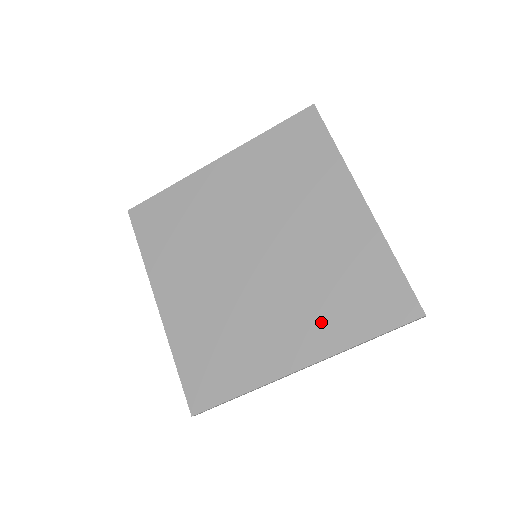
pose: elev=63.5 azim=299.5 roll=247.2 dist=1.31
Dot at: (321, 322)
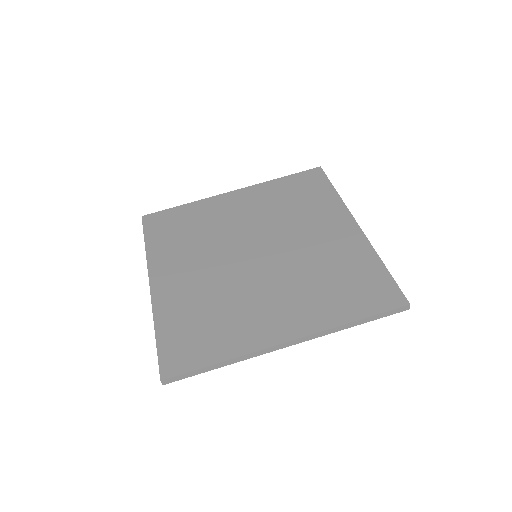
Dot at: (312, 305)
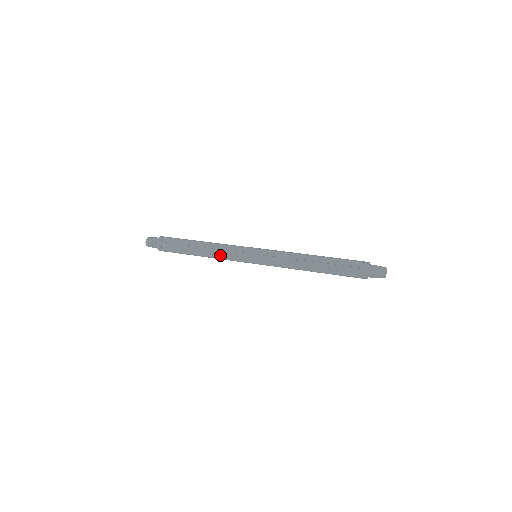
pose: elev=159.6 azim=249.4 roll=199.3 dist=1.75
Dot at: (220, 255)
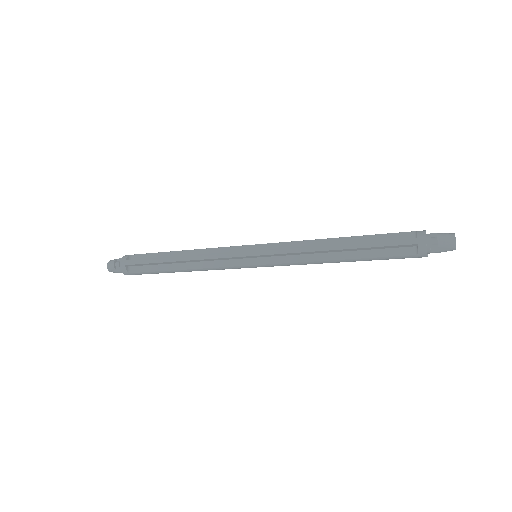
Dot at: (206, 263)
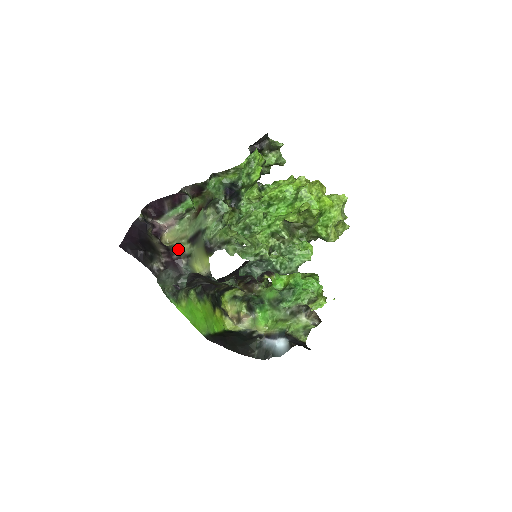
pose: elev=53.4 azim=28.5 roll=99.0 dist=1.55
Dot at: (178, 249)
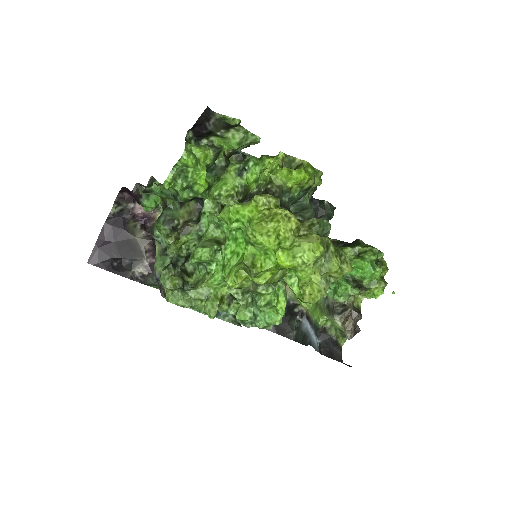
Dot at: occluded
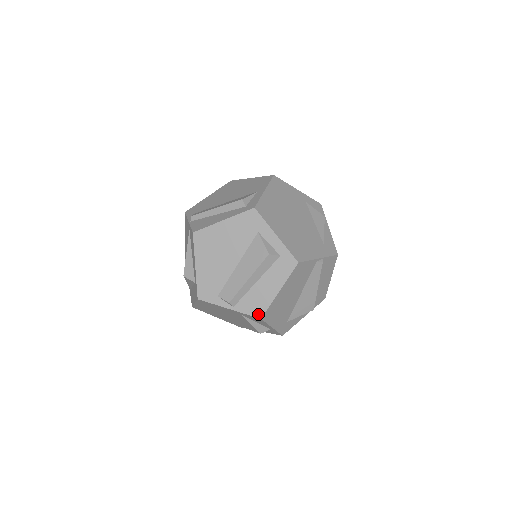
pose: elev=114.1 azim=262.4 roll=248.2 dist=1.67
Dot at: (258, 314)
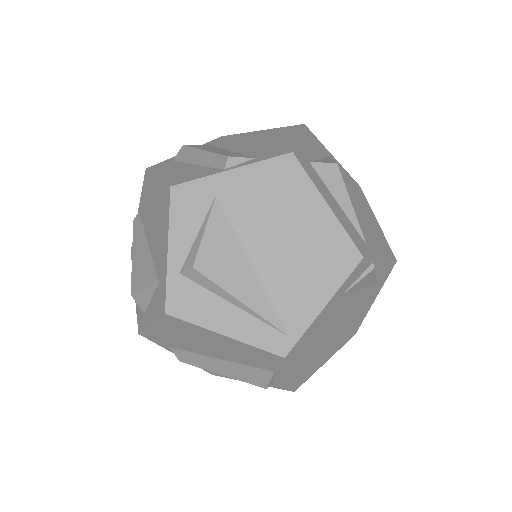
Dot at: occluded
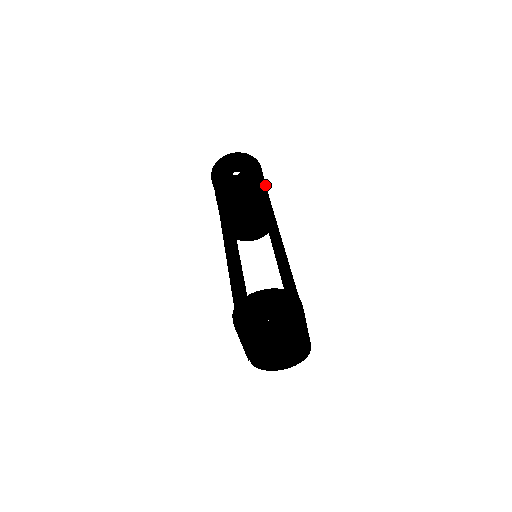
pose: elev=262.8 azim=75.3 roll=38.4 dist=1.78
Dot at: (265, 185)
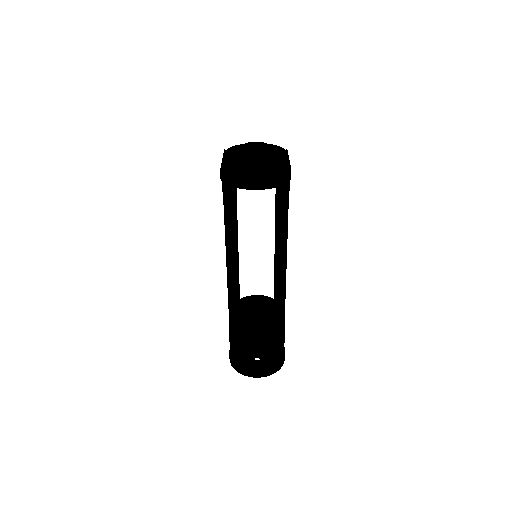
Dot at: (289, 187)
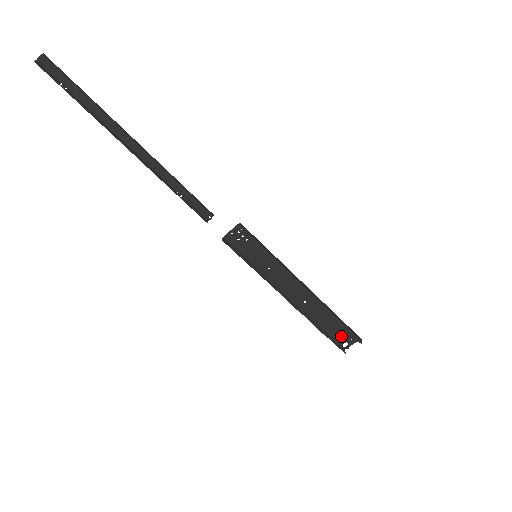
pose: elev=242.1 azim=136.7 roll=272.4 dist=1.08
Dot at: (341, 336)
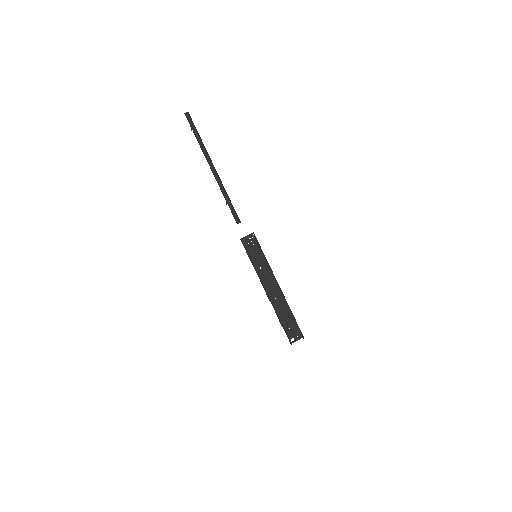
Dot at: (291, 332)
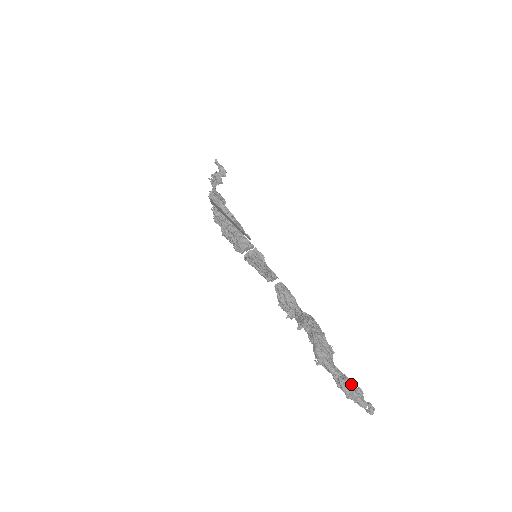
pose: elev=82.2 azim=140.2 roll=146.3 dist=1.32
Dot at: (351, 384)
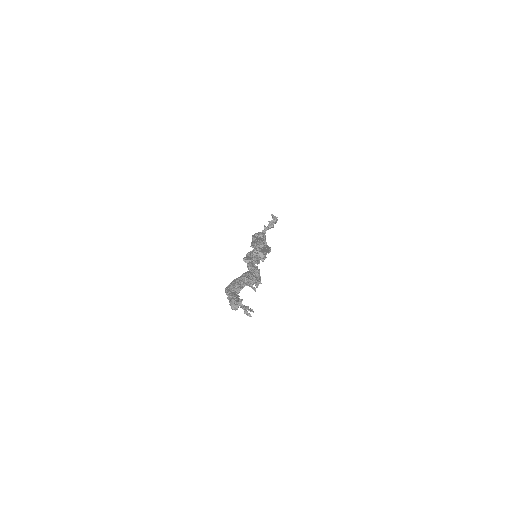
Dot at: (233, 298)
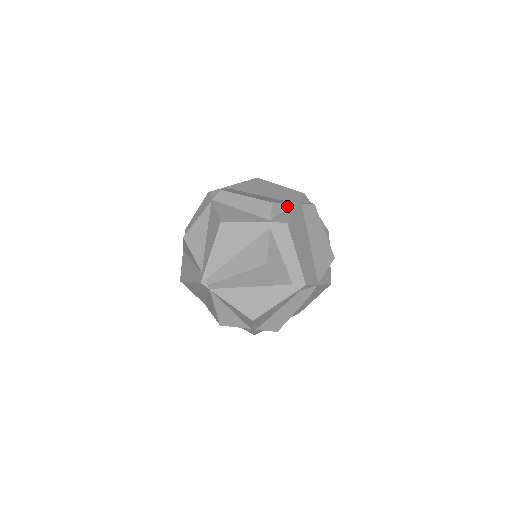
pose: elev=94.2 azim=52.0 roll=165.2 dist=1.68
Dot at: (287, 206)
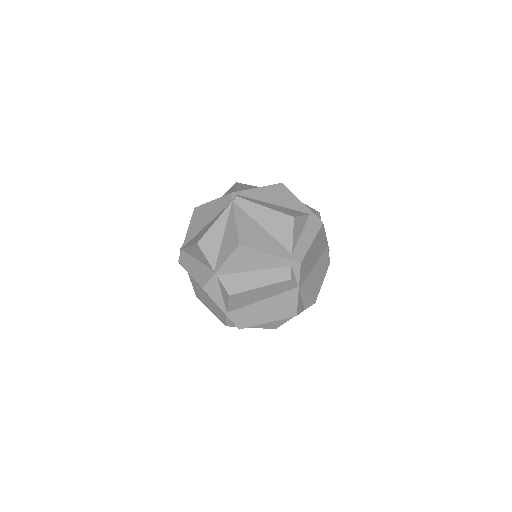
Dot at: occluded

================

• _Direction_
Copy the listing verbatim, starting at the line containing "pose: elev=53.4 azim=28.5 roll=99.0 dist=1.55" and continuing through the line containing "Dot at: (289, 187)", with both of those lines included. Leave the pictures out of the copy.

• _Answer to the exercise_
pose: elev=53.4 azim=28.5 roll=99.0 dist=1.55
Dot at: (178, 249)
Dot at: occluded
pose: elev=114.1 azim=262.4 roll=248.2 dist=1.67
Dot at: (258, 314)
Dot at: occluded
pose: elev=262.8 azim=75.3 roll=38.4 dist=1.78
Dot at: (265, 185)
Dot at: (289, 187)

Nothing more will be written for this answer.